Anderes Thema: Anfang Mai wurde bekannt, dass sich mit der Tour de Suisse und Tour de Romandie die zwei grossen Rundfahrten der Schweiz annähern, Synergien sollen genutzt werden. Wie weit gehen die Bestrebungen?

Also eine Fusion ist kein Thema. Die Pandemie hat uns Organisatoren aber doch etwas die Limiten aufgezeigt. Ebenso, dass wir mit den gleichen Herausforderungen zu kämpfen haben. Wir in der Schweiz sind einfach zu klein, als dass jeder selber für sich wursteln kann und die gleichen Probleme individuell lösen will.

Die Schweiz war auch schon vor der Pandemie klein, auch bestanden viele Herausforderungen schon vor Jahren. Weshalb kam die Annäherung erst jetzt?

Richard (Chassot, der langjährige Direktor der Tour de Romandie – Red.) und ich kennen uns sehr lange, wir sind schon als 15-Jährige gegeneinander Rennen gefahren. In der Vergangenheit gab es auf politischer Ebene gewisse Differenzen. Doch nun haben wir uns zusammen an einen Tisch gesetzt und darüber gesprochen, wie wir miteinander die bestehenden Herausforderungen angreifen können.

Um welche Themen geht es?

Um die Produktion, Logistik, Kommunikation, ebenfalls um die Vermarktung. Wir wollen zusammen versuchen, den Schweizer Radsport zu entwickeln und voranzubringen. Natürlich ist es auch das Ziel, dass wir für unsere Veranstaltungen finanzielle Sicherheiten generieren können.

Indem Sponsoren übergreifend ihre diversen Plattformen nutzen können?

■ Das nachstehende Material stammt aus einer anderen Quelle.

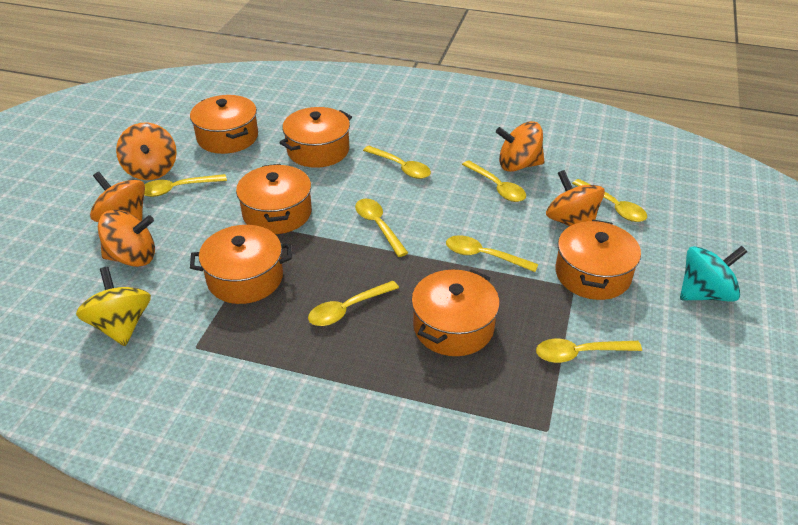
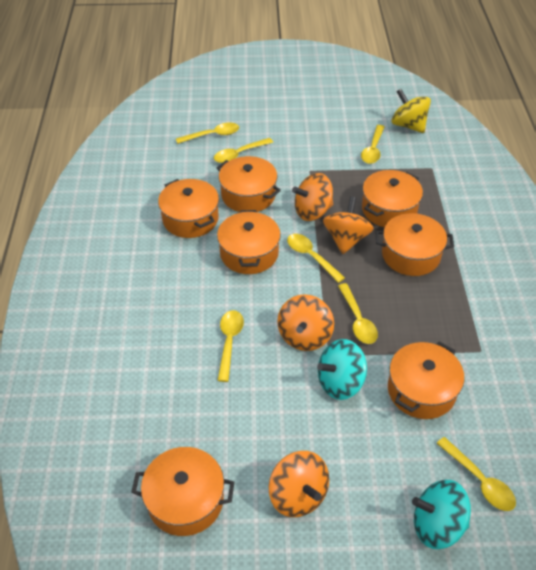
orange pot: [190,95,258,154] [190,225,292,304] [236,164,312,234] [279,107,352,168] [411,269,500,356] [555,219,641,300] = 6 -> [131,447,234,536] [158,179,219,238] [217,156,281,212] [217,210,281,274] [362,170,423,227] [376,213,454,276] [388,342,464,419] = 7
orange spinning top: [90,172,145,222] [98,210,155,267] [116,122,177,180] [496,121,545,172] [546,170,605,226] = 5 -> [269,451,329,517] [277,294,334,351] [292,173,333,221] [323,196,374,254] = 4
turquoise spinning top: [680,246,747,302] = 1 -> [317,339,367,400] [412,480,471,549] = 2
yellow spoon: [144,174,227,197] [308,281,399,326] [355,199,408,257] [363,146,431,179] [446,235,538,272] [462,160,526,202] [536,339,642,363] [572,179,647,222] = 8 -> [176,122,239,144] [214,138,273,163] [217,310,244,382] [287,234,345,283] [338,283,378,344] [361,125,385,164] [437,437,516,511] = 7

Ja. Unser Problem ist, dass wir beide einen Event haben, der sieben oder zehn Tage im Jahr dauert, doch während des restlichen Jahres dann eben nicht stattfindet. So aber gibt es die Tour de Romandie Ende April, im Juni dann die Tour de Suisse der Männer und der Frauen sowie im Oktober die Tour de Romandie Féminin. Zwischen diesen Hauptrennen haben wir noch einige weitere, kleinere Events, an welchen wir beteiligt sind. So ergibt sich die Möglichkeit, den Sponsoren eine viel längere Sichtbarkeit anzubieten.

Ende April gab Doppel-Olympiasieger Fabian Cancellara bekannt, dass das Tudor Pro Cycling Team ab 2023 in die zweithöchsten Kategorie aufsteigen wird. Wie sehr hat Sie diese Nachricht gefreut?

Die WM 2024, die Zusammenarbeit der wichtigsten Organisatoren inklusive Swiss Cycling, Tudor – im Moment ist bei ganz verschiedenen Akteuren im Schweizer Radsport der Drive spürbar. Es herrscht eine gewisse Aufbruchstimmung nach Corona. Zu Tudor: Es ist sehr wichtig für den Schweizer Radsport, dass es ein Team gibt, das auf der international zweithöchsten – oder später einmal vielleicht sogar höchsten – Stufe angesiedelt ist. Ich finde es echt cool, dass die Teamführung diesen Schritt nach vorne macht und sie Partner gefunden hat, die sie unterstützen. Tudor wird für den gesamten Schweizer Radsport und auch für die Tour de Suisse eine Bereicherung.

Was erhoffen Sie sich konkret?

Dass mehr Schweizer Fahrer ins System kommen. Natürlich könnte es sein, dass durch das neue Team die Schweizer Nationalmannschaft nicht mehr an der Tour de Suisse und der Tour de Romandie teilnehmen kann, weil es vom Weltverband die Ausnahmebewilligung nicht mehr gibt. Diese basiert darauf, dass die Schweiz kein Team auf den obersten zwei Stufen stellt. Deshalb werden in den kommenden Monaten Gespräche mit der UCI stattfinden. Unser Interesse wäre natürlich, dass wir neben Tudor trotzdem auch das Nationalteam am Start hätten.